There has also been some talk about billing when it comes to the work of Gillian Welch and David Rawlings. If they are a duo, why is it just Gillian’s name on the record?
So I didn't get to see Gillian…so this album came out in 1996. I saw her for the first time with David of course, um, like 1999. At that point I was not saying, and I didn't hear anyone else refer to them as Gillian Welch and David Rawlings. I just heard Gil Welch, Gillian Welch, Gillian Welch. And then when I saw 'em together, it was so striking and obvious halfway through the first song, this is a duo. This is Gillian Welch and David Rawlings and he's adding so much to this. It struck me as a little odd they didn't bill it that way. Although I interpreted it as, um, he's just shy. But you know, maybe it was a marketing decision. Maybe they decided to put the name behind the song writing element itself. But, They are such duo songs, even if they're not duets.
And one of my favorite songs on the record is, Ballroom Girls, which is absolutely like a duet with her and the guitar. He's almost almost replying to her lines, but also kind of illustrating her lines musically. She would sing this kind of little lament and then he would fill the hole after it with kind of the musical equivalent of what she had just sang. And that the solo on that song is one of my favorite moments on the whole record. It is so elegant.
Props to T-Bone Burnett for keeping it mixed down, not stepping it up. It really makes you kind of like lean into your headphones and try to catch all the nuance. But it is it's so lyrical, like the way he plays and they kept, they didn't compress it a lot. It's got all this dynamic quality to it. It's like a voice singing with his guitar. It's like, okay, now you take a verse.
I mentioned to Danny that, to my mind at least, the guitar playing in Acony Bell somehow evoked an image of the flower Gillian sings about…

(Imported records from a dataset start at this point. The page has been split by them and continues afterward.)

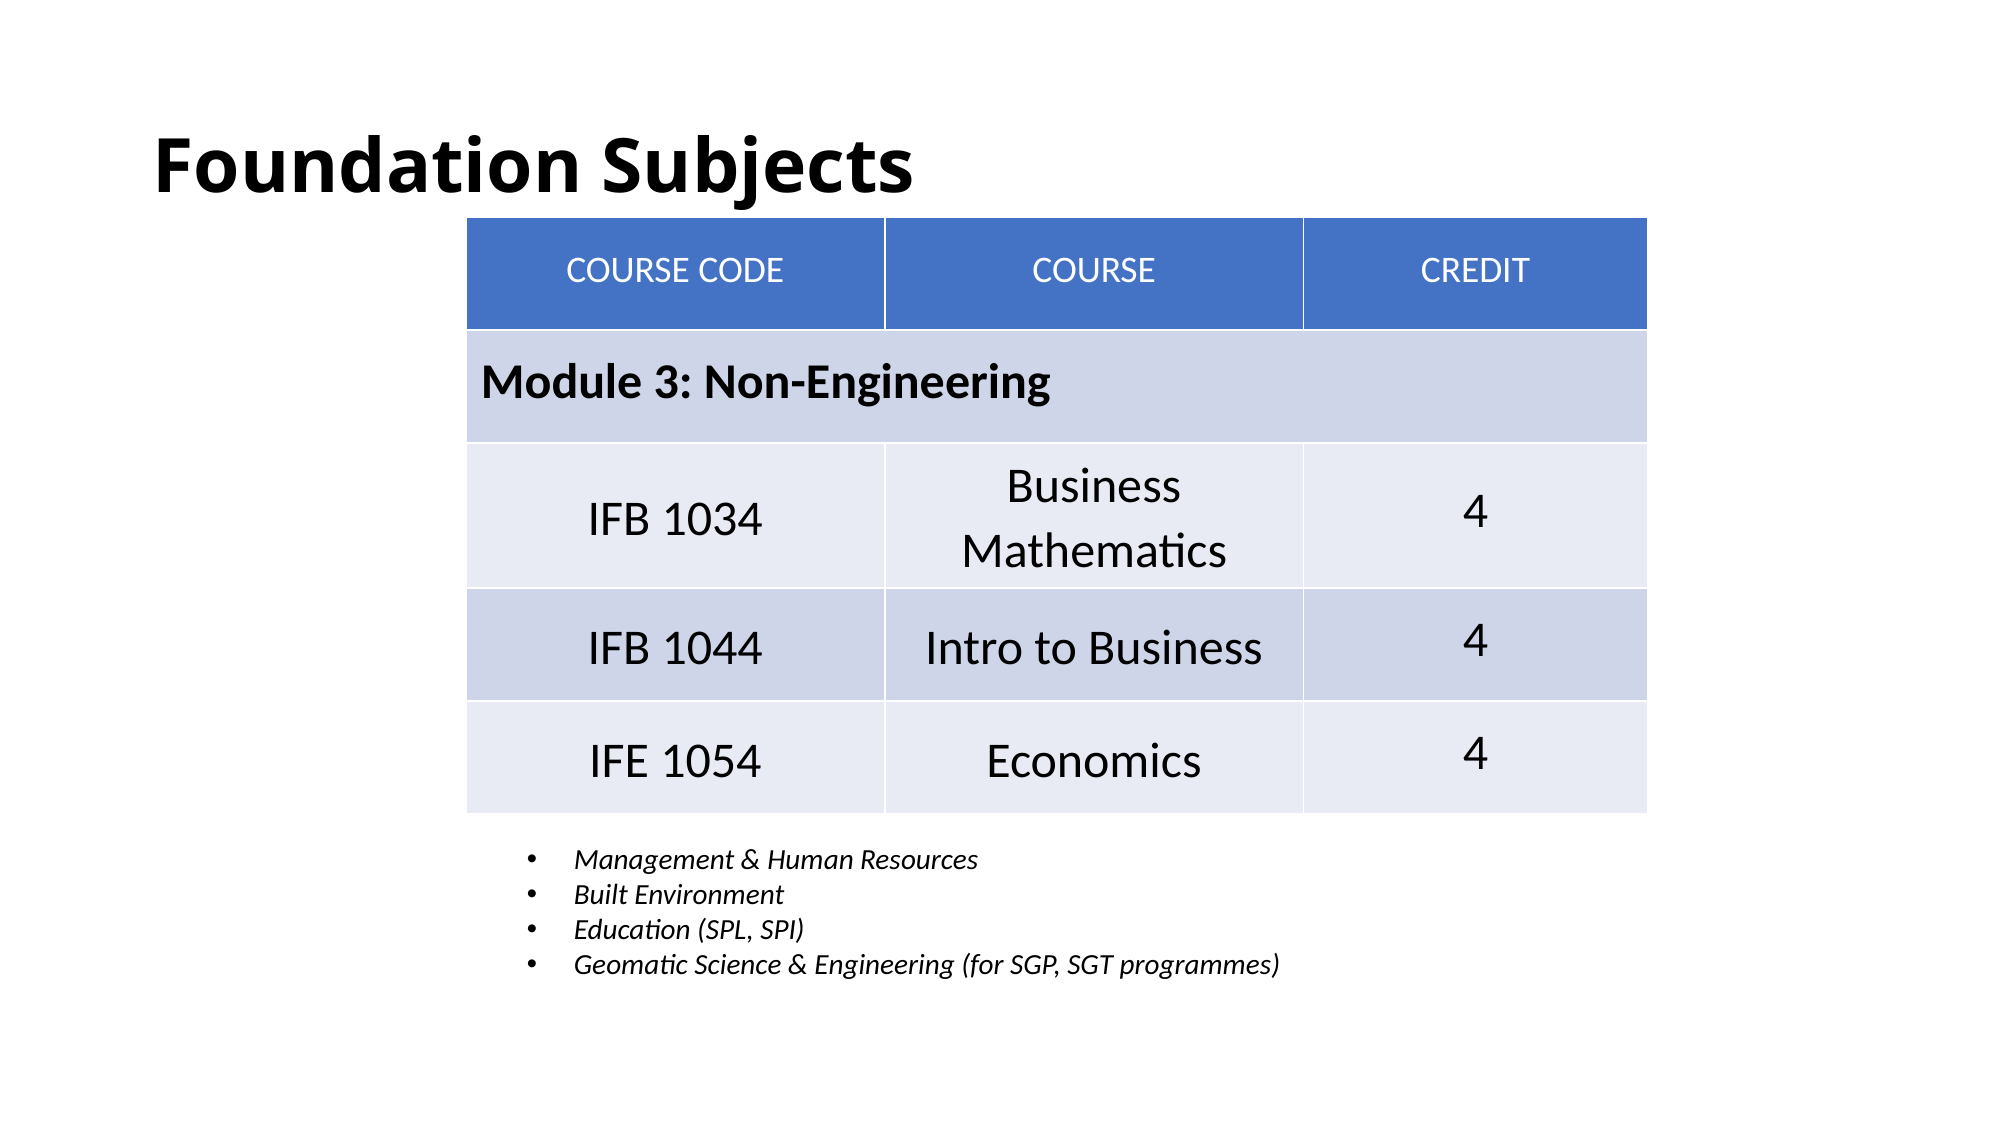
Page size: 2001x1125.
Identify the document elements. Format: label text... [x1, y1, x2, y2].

table_cell 4 [1304, 444, 1647, 587]
table_cell Intro to Business [886, 589, 1303, 700]
title Foundation Subjects [137, 59, 1863, 278]
table_cell Economics [886, 702, 1303, 813]
table_header COURSE CODE [467, 218, 884, 329]
table_cell Business Mathematics [886, 444, 1303, 587]
text_box Management & Human Resources Built Environment Education (SPL, SPI) Geomatic Science & Engineering (for SGP, SGT programmes) [512, 833, 1431, 988]
table_cell 4 [1304, 589, 1647, 700]
table_cell Module 3: Non-Engineering [467, 331, 1647, 442]
table_cell IFB 1044 [467, 589, 884, 700]
table_header COURSE [886, 218, 1303, 329]
table_cell IFE 1054 [467, 702, 884, 813]
table_header CREDIT [1304, 218, 1647, 329]
table_cell 4 [1304, 702, 1647, 813]
table_cell IFB 1034 [467, 444, 884, 587]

Songs like that, that match the theme and the lyrical quality to the music always feel so organic to me. You always feel like, you know, either they had their beautiful little melody and that conjured a flower in their own head, just the way it kind of did to you. That's how I imagine it. Or, you know, sometimes the other way around, they had a couple flowering lines and It's like, well, let's marry that to a flowery melody. That's one of the songs on the record too, like Orphan Girl and By the Mark, it really sounds like the two of them and a single mic. It's very mono and tight in the middle and it just sounds ancient and timeless.

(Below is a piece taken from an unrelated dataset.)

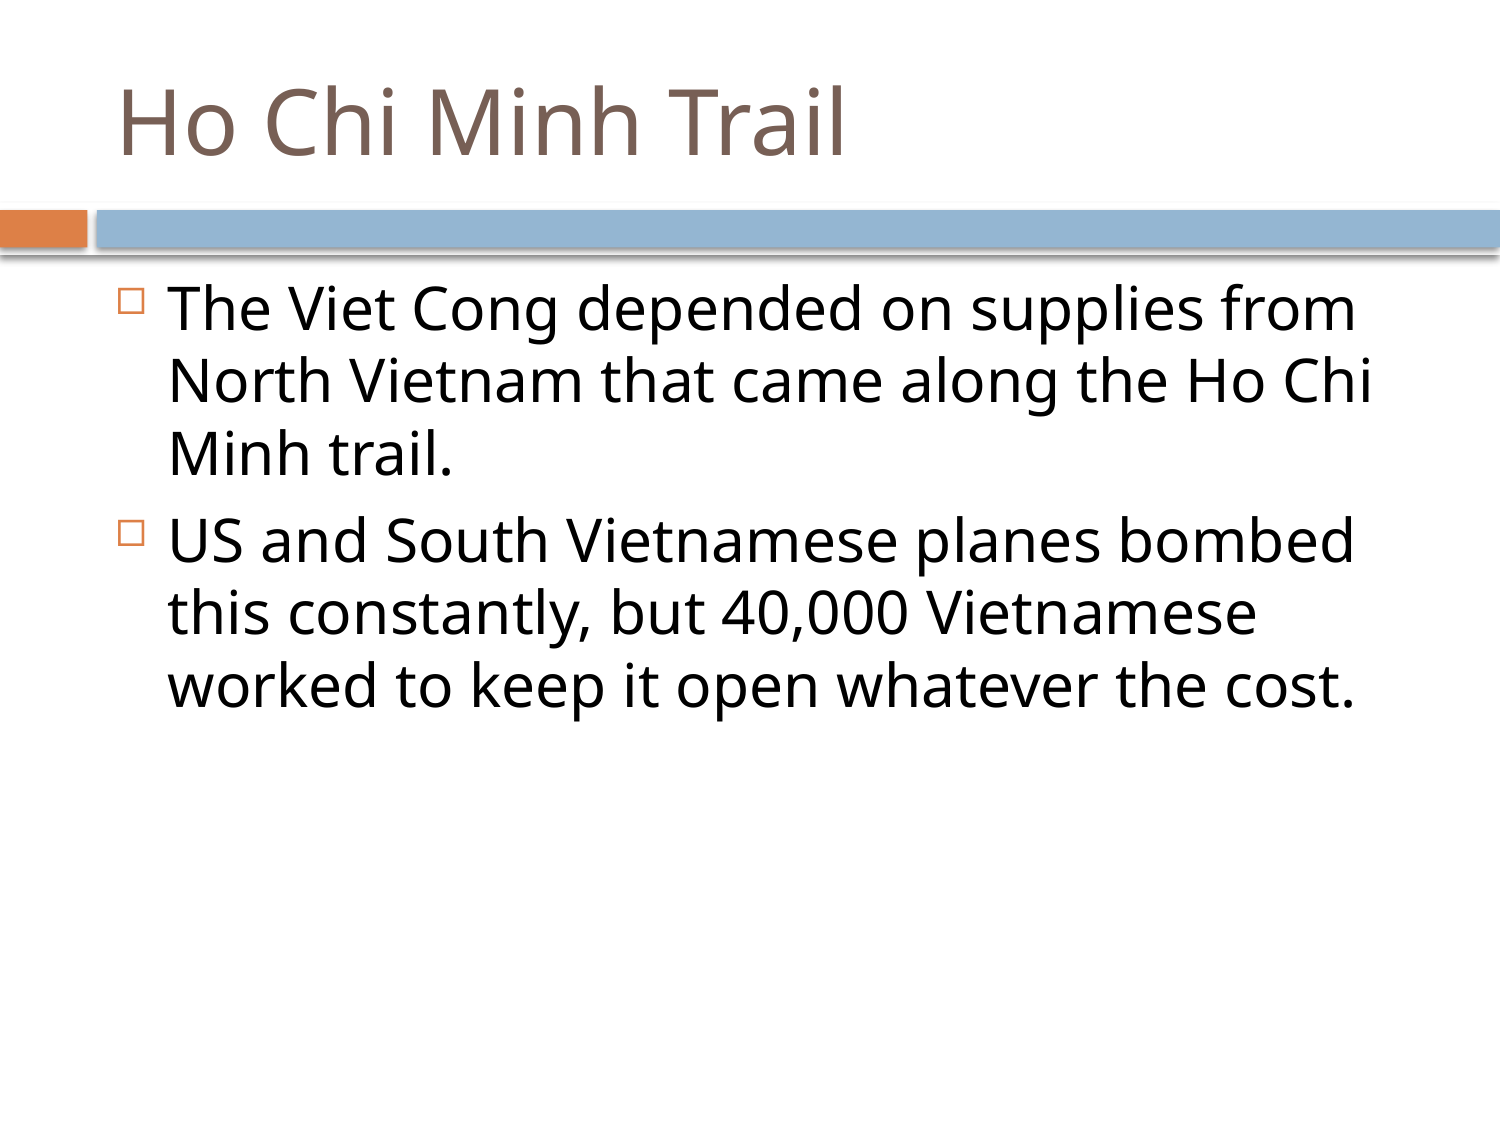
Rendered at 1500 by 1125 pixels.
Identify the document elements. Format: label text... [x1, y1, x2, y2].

list The Viet Cong depended on supplies from North Vietnam that came along the Ho Chi Minh trail. US and South Vietnamese planes bombed this constantly, but 40,000 Vietnamese worked to keep it open whatever the cost. [100, 262, 1438, 1000]
title Ho Chi Minh Trail [100, 37, 1438, 200]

As I listened to Revival I kept wondering if they ever considered reviving an actual song from tradition to mix in with the originals. Turns out that version of Old Time Religion was being considered. It didn’t make the cut though… Danny comments…
I think that was a smart artistic decision. It would make us wonder about each song without having to go, you know, I know that you're a liner note reader and I'm a liner note reader, but you can't count on people going to the liner notes. And I think it's nice just to have this blanket statement: These are all Gillian Welch songs. They might not sound like they come from the hills, but these are all killing what songs you put one or two songs that had been uncovered by the Carter family. It would. You would've been wondering, you know, By the Mark I would've assumed that was an old song.
There's a lot of ways in which different writers raised the bar in different ways, Different aspects of songwriting, but that was one for her that she raised a bar as har as high as it had been in my head around the idea of just totally organic song that just feels like it was inevitable and always existed—and not that that a person didn't put it together outta their head.